Dataset entries:

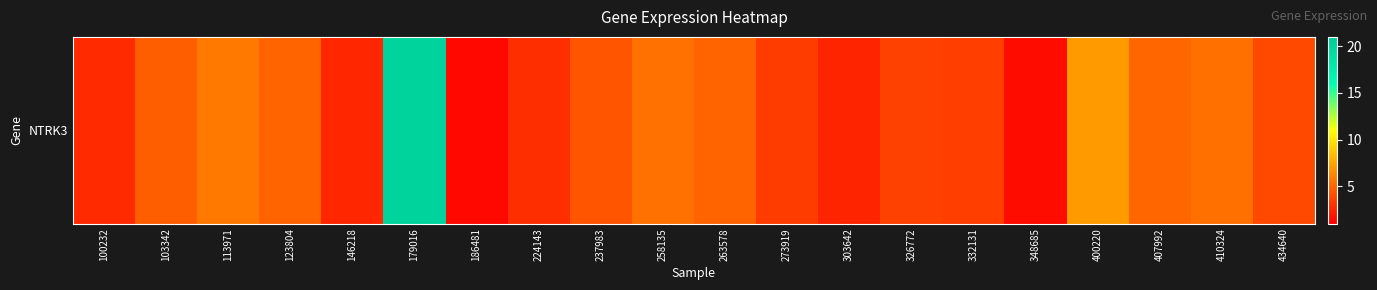

What is the change in value from 303642 to 434640?

+1.5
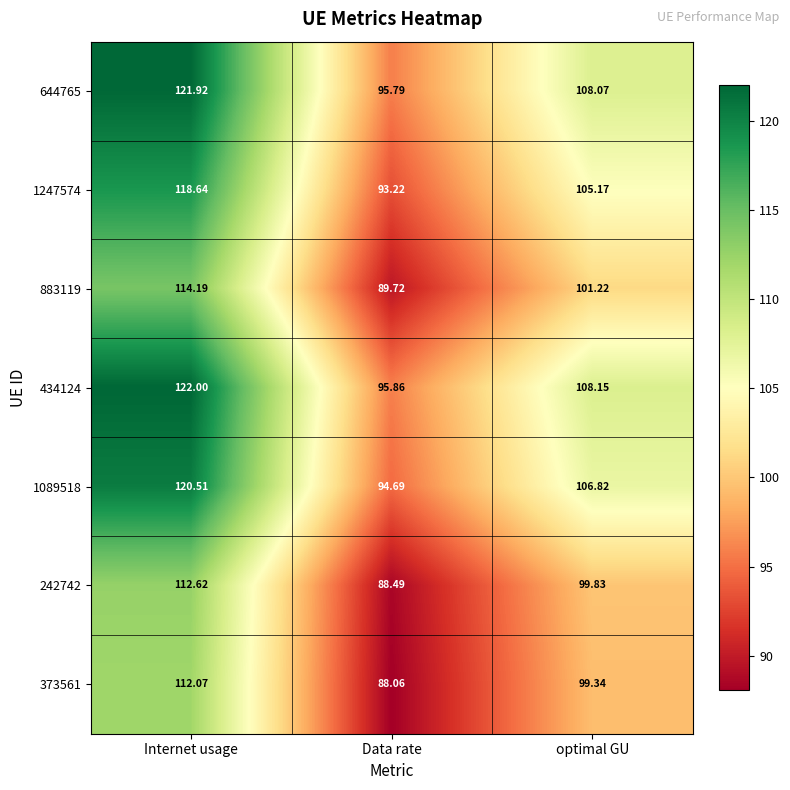

At which category does the chart reach its minimum across all series?

Data rate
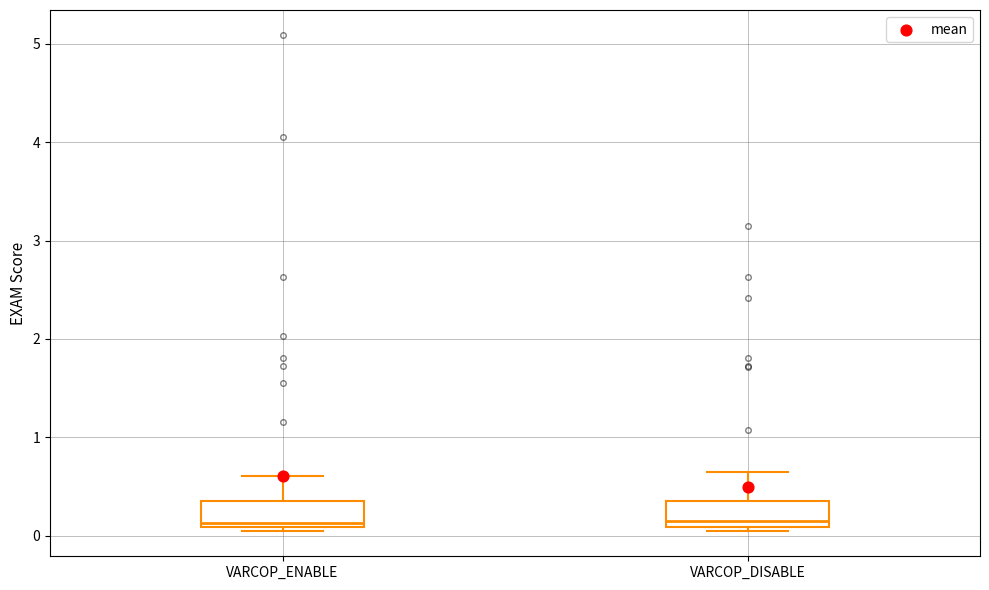

Reading left to right, transcribe this box plot: for each box, give where its median line is, the range the box spans, and where its two whiskers end, as read against the y-axis. The values are not printed on the chart, so give them approximately, as read against the axis.

VARCOP_ENABLE: median 0.1 (just above the box's lower edge), box 0.1 to 0.4, whiskers 0.0 to 0.6
VARCOP_DISABLE: median 0.2, box 0.1 to 0.4, whiskers 0.0 to 0.6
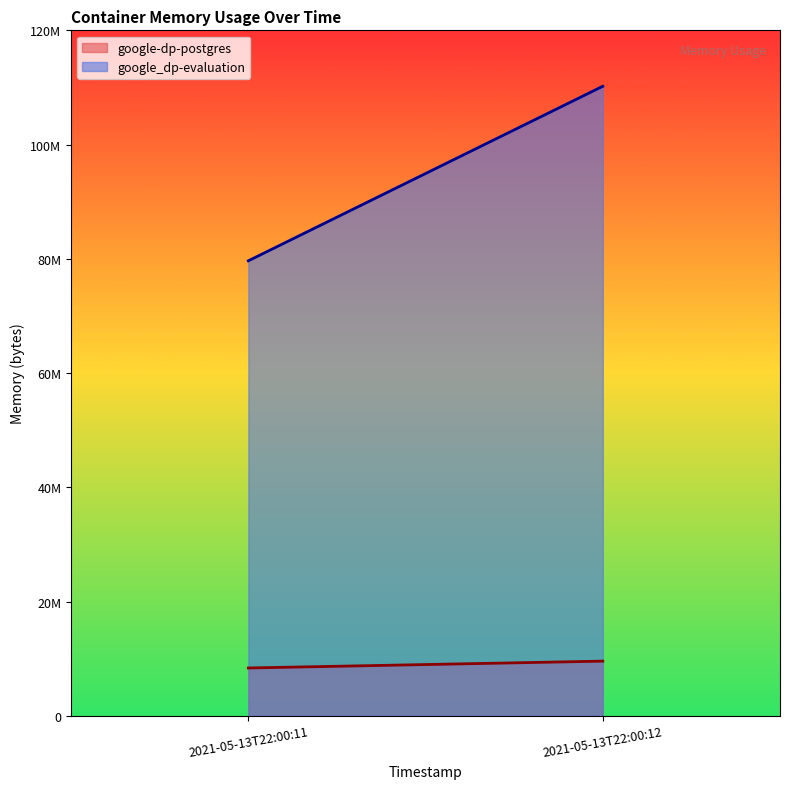

Reading right to left, transcribe all the data shown in this chart.

google-dp-postgres line: 9588736	8388608
google_dp-evaluation line: 110211072	79663104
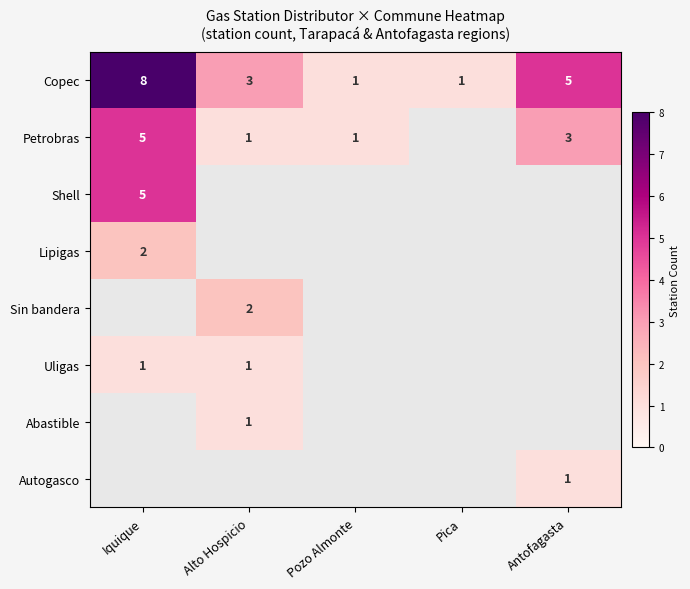

At which label does Lipigas reach its peak?

Iquique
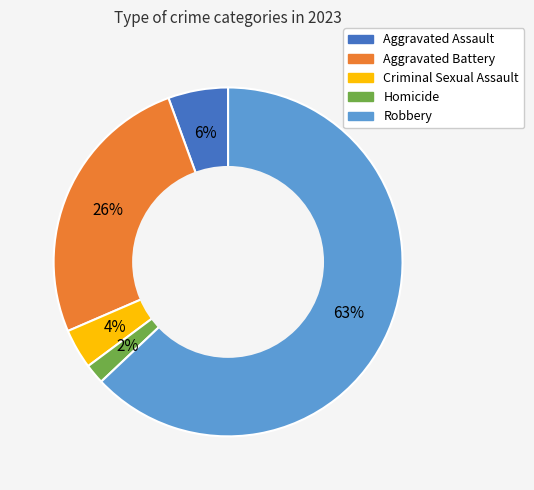

True or false: Robbery accounts for 72% of the total.

False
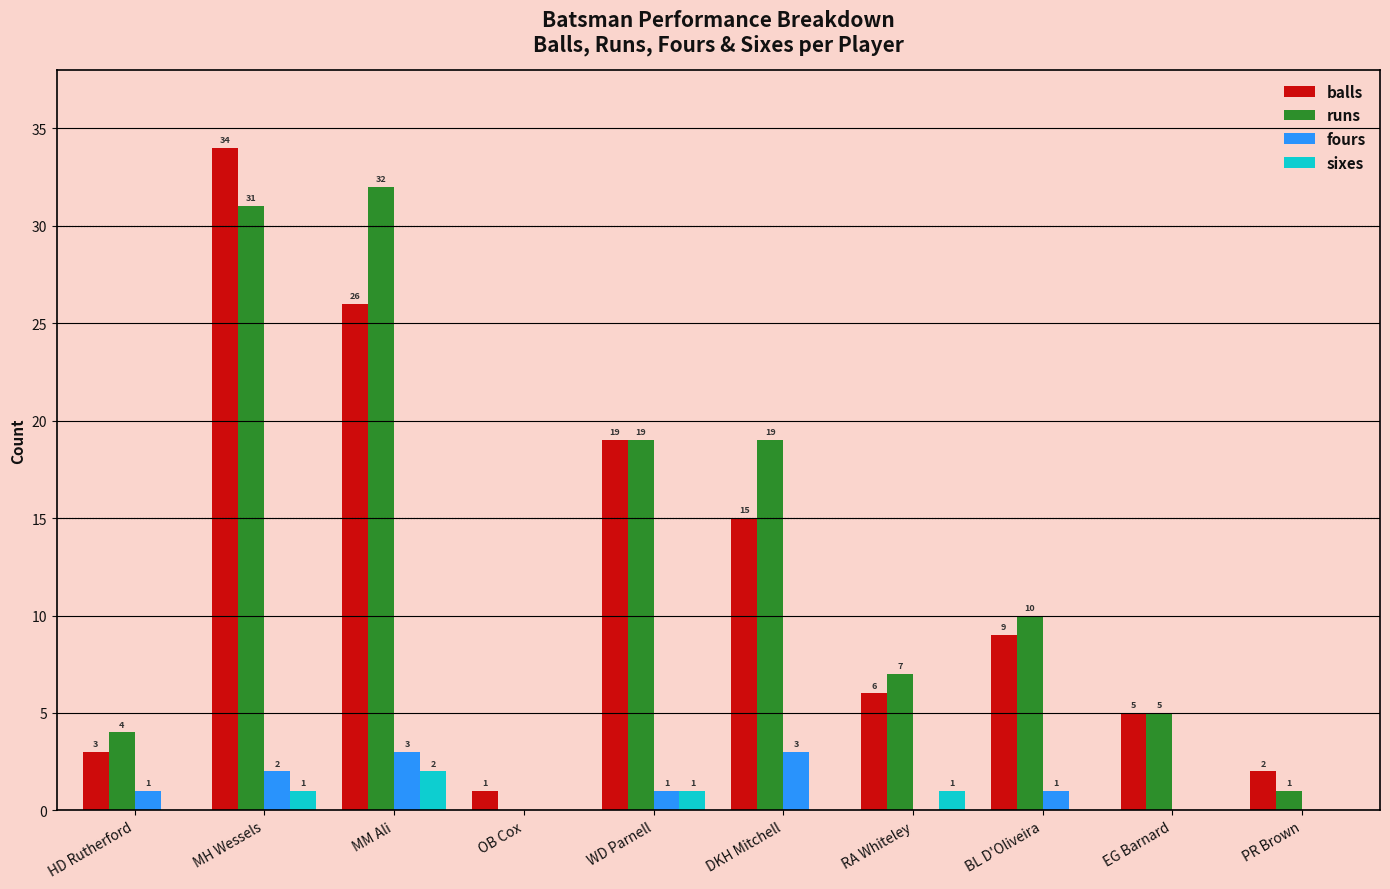

Is it true that sixes equals 0 at DKH Mitchell?

True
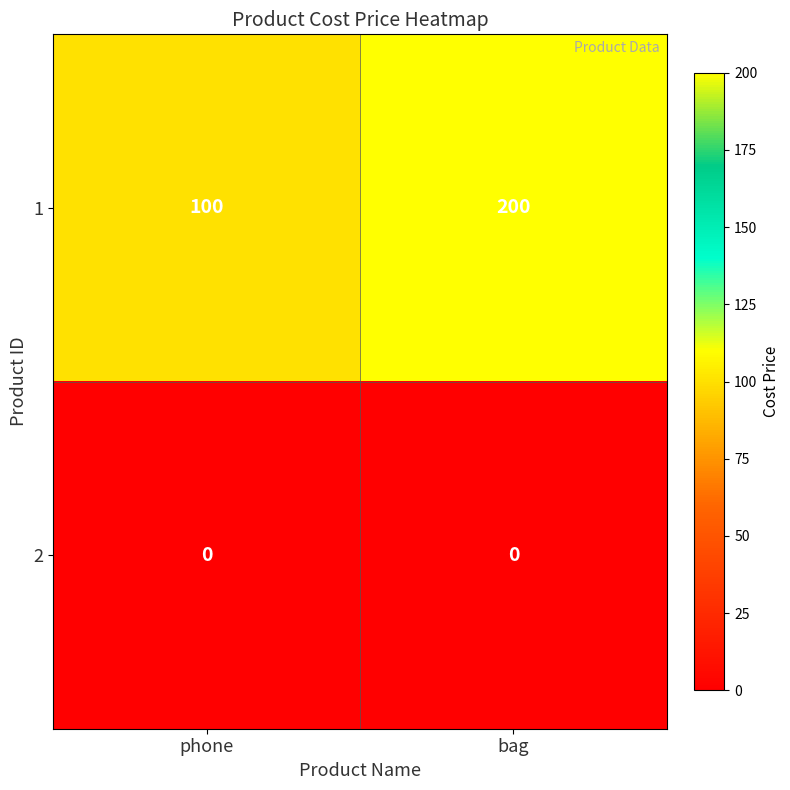

What is the difference between the highest and lowest values at phone?

100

PROBLEM REQUIREMENTS. Copy out all of the lines above word for word, leaving out the pictures.

WRITTEN RESPONSE.
What is the change in value from 303642 to 434640?

+1.5

At which category does the chart reach its minimum across all series?

Data rate

Reading left to right, transcribe this box plot: for each box, give where its median line is, the range the box spans, and where its two whiskers end, as read against the y-axis. The values are not printed on the chart, so give them approximately, as read against the axis.

VARCOP_ENABLE: median 0.1 (just above the box's lower edge), box 0.1 to 0.4, whiskers 0.0 to 0.6
VARCOP_DISABLE: median 0.2, box 0.1 to 0.4, whiskers 0.0 to 0.6

Reading right to left, transcribe all the data shown in this chart.

google-dp-postgres line: 9588736	8388608
google_dp-evaluation line: 110211072	79663104

At which label does Lipigas reach its peak?

Iquique

True or false: Robbery accounts for 72% of the total.

False

Is it true that sixes equals 0 at DKH Mitchell?

True

What is the difference between the highest and lowest values at phone?

100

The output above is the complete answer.